A terra indígena mais explorada foi a Kayapó, na qual 11.542 hectares foram tomados pelo garimpo até 2021. Em seguida, vem o território Munduruku, com 4.743 hectares, a terra Yanomami, com 1.556 hectares, a Tenharim do Igarapé Preto, com 1.044 hectares, e o território Apyterewa, com 172 hectares.

Em relação a Unidades de Conservação, 43.266 hectares de garimpo são ocupadas na APA do Tapajós. Em segundo lugar, vem a Flona do Amanã, com 5.400 hectares, seguida pela Flona do Crepori (1.686 hectares), a Parna do Rio Novo (1.637 hectares) e a Flona do Jamari (1.191 hectares).

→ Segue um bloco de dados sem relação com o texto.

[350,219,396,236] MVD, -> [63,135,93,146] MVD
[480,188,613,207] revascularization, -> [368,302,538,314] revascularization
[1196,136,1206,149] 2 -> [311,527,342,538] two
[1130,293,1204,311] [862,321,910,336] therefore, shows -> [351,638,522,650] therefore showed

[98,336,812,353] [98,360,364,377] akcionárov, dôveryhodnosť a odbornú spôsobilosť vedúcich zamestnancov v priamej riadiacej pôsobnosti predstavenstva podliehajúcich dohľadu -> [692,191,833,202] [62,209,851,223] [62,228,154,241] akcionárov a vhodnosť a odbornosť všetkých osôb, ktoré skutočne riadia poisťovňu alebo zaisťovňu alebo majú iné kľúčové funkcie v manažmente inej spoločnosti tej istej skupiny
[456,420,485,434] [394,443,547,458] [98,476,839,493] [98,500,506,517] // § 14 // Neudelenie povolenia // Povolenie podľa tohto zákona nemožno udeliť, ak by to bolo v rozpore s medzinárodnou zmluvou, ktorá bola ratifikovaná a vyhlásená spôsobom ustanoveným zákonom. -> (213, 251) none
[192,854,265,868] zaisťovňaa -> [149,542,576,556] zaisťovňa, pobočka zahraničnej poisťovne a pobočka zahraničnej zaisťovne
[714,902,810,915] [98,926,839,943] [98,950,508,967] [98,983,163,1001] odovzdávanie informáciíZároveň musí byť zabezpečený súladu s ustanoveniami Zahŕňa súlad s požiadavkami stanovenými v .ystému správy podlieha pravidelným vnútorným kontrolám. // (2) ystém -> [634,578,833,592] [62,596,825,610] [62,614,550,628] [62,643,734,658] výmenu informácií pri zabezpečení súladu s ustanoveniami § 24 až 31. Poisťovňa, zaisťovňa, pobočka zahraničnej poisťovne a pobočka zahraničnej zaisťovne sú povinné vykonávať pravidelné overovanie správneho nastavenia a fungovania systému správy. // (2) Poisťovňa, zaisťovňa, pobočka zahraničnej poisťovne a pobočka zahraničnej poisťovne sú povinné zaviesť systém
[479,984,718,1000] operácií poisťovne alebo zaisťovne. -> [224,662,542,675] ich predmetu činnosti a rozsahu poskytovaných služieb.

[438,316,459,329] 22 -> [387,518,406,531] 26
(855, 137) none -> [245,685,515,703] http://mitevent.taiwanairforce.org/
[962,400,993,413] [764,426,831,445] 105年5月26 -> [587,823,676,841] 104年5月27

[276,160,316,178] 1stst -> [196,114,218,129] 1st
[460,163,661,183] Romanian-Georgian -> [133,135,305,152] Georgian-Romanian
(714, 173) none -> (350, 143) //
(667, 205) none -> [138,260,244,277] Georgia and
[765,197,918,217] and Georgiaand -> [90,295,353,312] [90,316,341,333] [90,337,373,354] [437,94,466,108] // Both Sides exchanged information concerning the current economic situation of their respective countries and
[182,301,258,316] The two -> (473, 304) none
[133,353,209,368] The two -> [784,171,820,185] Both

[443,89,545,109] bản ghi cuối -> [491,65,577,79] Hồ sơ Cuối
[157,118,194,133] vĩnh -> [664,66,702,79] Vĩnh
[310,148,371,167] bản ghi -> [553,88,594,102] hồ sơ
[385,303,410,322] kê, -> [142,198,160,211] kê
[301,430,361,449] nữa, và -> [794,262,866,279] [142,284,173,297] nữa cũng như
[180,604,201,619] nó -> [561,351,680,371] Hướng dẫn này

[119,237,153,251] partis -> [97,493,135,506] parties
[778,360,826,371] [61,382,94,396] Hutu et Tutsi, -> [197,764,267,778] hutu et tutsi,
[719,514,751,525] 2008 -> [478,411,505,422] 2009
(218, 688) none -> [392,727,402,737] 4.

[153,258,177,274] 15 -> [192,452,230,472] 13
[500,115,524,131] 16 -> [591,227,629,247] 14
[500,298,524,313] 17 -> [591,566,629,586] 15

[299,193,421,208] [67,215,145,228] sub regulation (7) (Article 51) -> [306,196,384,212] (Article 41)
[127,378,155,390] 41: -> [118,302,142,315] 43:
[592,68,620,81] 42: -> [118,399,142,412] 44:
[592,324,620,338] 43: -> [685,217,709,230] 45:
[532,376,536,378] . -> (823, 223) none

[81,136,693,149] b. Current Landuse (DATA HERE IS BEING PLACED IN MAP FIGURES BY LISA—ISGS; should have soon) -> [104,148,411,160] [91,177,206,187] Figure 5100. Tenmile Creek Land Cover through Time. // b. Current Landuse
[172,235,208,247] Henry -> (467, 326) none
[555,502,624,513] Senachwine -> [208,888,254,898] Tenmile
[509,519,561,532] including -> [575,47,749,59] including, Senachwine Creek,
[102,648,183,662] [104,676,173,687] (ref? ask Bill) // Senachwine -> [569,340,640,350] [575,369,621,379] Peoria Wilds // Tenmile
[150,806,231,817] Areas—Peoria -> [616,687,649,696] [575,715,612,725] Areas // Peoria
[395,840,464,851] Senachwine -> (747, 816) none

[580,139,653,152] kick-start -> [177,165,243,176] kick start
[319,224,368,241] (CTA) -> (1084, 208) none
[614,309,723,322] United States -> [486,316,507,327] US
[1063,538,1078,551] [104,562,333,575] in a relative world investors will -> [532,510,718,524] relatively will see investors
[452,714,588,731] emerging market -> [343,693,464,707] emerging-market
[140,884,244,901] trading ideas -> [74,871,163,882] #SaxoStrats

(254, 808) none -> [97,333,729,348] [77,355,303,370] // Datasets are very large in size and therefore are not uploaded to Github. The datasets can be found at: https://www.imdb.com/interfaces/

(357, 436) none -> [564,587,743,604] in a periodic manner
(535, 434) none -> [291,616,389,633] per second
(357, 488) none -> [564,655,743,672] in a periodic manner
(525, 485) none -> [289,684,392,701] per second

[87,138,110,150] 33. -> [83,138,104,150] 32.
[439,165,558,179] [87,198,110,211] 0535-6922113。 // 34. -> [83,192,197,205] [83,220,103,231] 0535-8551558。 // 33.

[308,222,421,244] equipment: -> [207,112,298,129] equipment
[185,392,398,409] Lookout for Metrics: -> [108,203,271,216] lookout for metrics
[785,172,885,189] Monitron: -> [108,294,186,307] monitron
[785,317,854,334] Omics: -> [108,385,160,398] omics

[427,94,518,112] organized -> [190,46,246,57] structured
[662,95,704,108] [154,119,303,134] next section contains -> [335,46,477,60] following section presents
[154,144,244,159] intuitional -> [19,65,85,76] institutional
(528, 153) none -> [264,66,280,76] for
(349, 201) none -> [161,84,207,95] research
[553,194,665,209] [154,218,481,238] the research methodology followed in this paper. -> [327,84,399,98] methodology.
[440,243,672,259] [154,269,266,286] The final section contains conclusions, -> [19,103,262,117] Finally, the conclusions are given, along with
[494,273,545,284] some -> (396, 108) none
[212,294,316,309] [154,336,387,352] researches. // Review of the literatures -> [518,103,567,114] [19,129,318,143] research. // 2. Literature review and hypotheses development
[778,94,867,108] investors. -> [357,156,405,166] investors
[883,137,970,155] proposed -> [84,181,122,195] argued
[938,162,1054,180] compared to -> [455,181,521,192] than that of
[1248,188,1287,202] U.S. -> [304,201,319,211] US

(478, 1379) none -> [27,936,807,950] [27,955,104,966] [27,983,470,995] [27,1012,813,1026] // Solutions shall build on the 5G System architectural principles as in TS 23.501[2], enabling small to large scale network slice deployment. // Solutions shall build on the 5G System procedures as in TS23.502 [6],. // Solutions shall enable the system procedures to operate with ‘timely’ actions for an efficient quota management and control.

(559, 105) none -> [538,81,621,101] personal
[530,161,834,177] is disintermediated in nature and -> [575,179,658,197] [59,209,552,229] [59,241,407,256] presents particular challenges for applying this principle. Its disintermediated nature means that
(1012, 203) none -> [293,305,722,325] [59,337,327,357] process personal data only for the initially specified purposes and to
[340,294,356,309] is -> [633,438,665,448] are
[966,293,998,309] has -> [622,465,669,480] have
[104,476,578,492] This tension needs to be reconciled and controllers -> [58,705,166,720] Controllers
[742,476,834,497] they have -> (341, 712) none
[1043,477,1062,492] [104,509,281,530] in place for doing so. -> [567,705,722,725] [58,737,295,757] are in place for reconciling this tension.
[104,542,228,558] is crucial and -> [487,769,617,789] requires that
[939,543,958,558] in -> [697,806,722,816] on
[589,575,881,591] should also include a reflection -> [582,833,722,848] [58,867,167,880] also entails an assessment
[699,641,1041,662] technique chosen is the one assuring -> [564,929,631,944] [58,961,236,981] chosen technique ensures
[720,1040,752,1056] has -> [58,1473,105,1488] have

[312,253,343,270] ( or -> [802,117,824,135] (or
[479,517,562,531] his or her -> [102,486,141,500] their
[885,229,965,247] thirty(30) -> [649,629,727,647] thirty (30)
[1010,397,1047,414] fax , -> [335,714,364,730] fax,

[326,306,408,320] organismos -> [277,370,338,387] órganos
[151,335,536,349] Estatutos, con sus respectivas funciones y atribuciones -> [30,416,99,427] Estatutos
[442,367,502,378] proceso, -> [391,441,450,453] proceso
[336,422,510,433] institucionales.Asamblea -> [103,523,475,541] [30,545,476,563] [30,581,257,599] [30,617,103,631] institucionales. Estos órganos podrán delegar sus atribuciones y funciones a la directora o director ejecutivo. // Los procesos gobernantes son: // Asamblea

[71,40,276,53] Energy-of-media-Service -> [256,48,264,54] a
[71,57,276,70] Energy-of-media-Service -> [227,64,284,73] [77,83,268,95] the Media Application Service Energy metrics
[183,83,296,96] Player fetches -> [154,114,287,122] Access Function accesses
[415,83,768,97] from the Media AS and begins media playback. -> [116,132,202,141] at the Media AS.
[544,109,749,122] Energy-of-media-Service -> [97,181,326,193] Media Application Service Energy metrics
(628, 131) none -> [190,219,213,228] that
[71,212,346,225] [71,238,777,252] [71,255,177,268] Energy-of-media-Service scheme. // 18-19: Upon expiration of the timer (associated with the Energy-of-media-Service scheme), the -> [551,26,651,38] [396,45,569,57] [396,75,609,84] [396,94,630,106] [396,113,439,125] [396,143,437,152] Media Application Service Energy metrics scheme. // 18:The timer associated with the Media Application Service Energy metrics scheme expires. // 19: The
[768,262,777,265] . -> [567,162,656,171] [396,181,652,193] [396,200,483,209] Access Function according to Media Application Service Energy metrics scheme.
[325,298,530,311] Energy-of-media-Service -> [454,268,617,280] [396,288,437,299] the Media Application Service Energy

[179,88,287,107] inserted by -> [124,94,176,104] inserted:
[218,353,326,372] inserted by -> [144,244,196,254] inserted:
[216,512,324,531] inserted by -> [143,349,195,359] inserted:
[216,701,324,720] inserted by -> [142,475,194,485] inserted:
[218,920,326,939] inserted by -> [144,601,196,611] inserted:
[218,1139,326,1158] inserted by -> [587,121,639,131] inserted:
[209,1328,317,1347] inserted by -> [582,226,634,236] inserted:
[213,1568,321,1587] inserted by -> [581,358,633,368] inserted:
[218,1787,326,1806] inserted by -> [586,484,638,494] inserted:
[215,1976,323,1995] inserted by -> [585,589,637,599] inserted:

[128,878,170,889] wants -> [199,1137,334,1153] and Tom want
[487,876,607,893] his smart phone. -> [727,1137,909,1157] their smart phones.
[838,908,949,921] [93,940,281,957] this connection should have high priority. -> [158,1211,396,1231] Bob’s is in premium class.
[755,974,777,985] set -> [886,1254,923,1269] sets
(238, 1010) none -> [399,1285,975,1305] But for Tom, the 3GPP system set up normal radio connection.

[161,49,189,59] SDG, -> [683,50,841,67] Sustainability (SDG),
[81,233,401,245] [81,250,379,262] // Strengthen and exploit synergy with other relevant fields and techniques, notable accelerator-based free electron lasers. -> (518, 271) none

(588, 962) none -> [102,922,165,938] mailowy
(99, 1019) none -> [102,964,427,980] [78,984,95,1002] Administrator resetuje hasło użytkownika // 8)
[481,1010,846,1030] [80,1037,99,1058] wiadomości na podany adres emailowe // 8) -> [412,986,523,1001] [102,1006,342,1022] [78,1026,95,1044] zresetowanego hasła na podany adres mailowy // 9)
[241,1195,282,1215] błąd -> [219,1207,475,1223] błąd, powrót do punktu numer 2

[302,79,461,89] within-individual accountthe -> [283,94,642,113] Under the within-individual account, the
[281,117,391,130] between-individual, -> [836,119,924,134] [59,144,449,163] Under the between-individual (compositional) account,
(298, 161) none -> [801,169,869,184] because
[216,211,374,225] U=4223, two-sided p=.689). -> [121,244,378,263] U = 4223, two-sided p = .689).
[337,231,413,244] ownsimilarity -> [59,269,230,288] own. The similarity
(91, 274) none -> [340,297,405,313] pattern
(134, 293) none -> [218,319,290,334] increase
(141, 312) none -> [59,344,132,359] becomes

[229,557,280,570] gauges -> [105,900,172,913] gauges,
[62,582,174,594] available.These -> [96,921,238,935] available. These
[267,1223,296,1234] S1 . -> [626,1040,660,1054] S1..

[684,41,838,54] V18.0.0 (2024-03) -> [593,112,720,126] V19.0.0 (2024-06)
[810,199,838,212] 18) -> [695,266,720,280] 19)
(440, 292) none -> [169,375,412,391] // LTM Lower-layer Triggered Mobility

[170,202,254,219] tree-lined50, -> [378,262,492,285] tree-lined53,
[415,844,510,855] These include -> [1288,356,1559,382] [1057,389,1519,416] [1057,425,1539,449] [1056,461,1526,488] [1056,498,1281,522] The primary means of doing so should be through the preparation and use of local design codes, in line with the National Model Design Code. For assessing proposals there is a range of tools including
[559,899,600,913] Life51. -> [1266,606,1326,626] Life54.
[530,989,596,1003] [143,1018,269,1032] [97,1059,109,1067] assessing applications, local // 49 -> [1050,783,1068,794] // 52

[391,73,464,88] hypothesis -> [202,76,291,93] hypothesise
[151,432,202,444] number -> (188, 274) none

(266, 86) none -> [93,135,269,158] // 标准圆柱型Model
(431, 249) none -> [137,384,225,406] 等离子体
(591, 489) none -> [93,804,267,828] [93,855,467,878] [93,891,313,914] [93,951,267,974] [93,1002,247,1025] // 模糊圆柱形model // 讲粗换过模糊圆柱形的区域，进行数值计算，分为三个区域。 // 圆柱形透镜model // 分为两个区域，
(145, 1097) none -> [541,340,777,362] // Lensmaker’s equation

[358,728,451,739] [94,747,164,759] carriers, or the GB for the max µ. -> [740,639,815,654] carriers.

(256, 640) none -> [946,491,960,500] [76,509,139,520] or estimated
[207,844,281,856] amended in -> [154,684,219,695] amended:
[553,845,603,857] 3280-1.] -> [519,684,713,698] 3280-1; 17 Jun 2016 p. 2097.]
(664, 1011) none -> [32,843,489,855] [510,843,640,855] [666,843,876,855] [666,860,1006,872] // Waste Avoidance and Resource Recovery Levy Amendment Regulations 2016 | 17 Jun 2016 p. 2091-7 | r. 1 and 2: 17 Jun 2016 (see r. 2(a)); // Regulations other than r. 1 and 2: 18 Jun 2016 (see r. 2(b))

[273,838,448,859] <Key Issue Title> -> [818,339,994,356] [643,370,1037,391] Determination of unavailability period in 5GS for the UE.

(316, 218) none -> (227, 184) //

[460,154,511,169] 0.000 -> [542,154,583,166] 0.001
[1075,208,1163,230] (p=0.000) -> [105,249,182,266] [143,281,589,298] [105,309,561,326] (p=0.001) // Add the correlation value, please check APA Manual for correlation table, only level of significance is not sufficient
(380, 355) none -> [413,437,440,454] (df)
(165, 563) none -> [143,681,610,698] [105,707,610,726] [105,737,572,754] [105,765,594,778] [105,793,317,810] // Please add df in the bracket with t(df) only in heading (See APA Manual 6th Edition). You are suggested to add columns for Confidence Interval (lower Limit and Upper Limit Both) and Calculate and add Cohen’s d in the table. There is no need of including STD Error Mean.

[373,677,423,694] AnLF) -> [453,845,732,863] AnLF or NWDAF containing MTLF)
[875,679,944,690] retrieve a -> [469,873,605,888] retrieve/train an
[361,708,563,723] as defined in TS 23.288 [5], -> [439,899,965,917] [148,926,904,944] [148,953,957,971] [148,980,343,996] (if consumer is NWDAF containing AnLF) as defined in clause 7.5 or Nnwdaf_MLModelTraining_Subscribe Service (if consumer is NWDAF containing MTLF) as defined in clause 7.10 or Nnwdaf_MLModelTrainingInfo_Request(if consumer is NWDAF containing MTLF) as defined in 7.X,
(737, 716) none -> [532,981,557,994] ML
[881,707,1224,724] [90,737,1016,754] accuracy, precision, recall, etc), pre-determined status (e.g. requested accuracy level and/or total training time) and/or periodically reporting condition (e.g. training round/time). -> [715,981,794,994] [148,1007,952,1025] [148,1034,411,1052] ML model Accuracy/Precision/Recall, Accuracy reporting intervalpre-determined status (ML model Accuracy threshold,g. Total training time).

Mineração ilegal na terra indígena Munduruku, no Pará (Vinícius Mendonça/Ibama/via Agência Senado)

Aquecimento de mercado

Para o ambientalista mestre em Ecologia, Carlos Durigan, os dados do MapBiomas corroboram com os fatos de que a Amazônia tem vivenciado nos últimos anos e com especial gravidade ao estimar a extensão do problema. Na análise do especialista, a expansão da atividade garimpeira ilegal “é resultado do aquecimento do mercado do ouro no mundo” que tem perdido o controle.

“A expansão da atividade garimpeira ilegal é resultado do mercado do ouro no mundo, aliado a uma total falta de controle sobre esta atividade, cuja expansão ainda acontecendo até com apoio de governos e políticos, inclui a tomada de territórios protegidos (Unidades de Conservação e Terras Indígenas), terras públicas não destinadas e ainda leitos de rios e APPs (Áreas de Proteção Permanente)”, destacou.

Durigan salienta ainda que a disseminação da atividade sobre áreas de domínio público onde, lembra ele, qualquer atividade degradante é proibida por lei, demonstra a grave situação de ineficácia do poder público em conter o avanço do crime organizado na Amazônia.

“UCs e TIs são terras públicas destinadas e que contam em teoria com o aparato de estado para a sua proteção e o fato do garimpo ilegal avançar sobre estas áreas mostra o nível de fragilização que chegaram as instituições de Estado que têm a proteção destes territórios como sua principal missão”, frisou Carlos Durigan.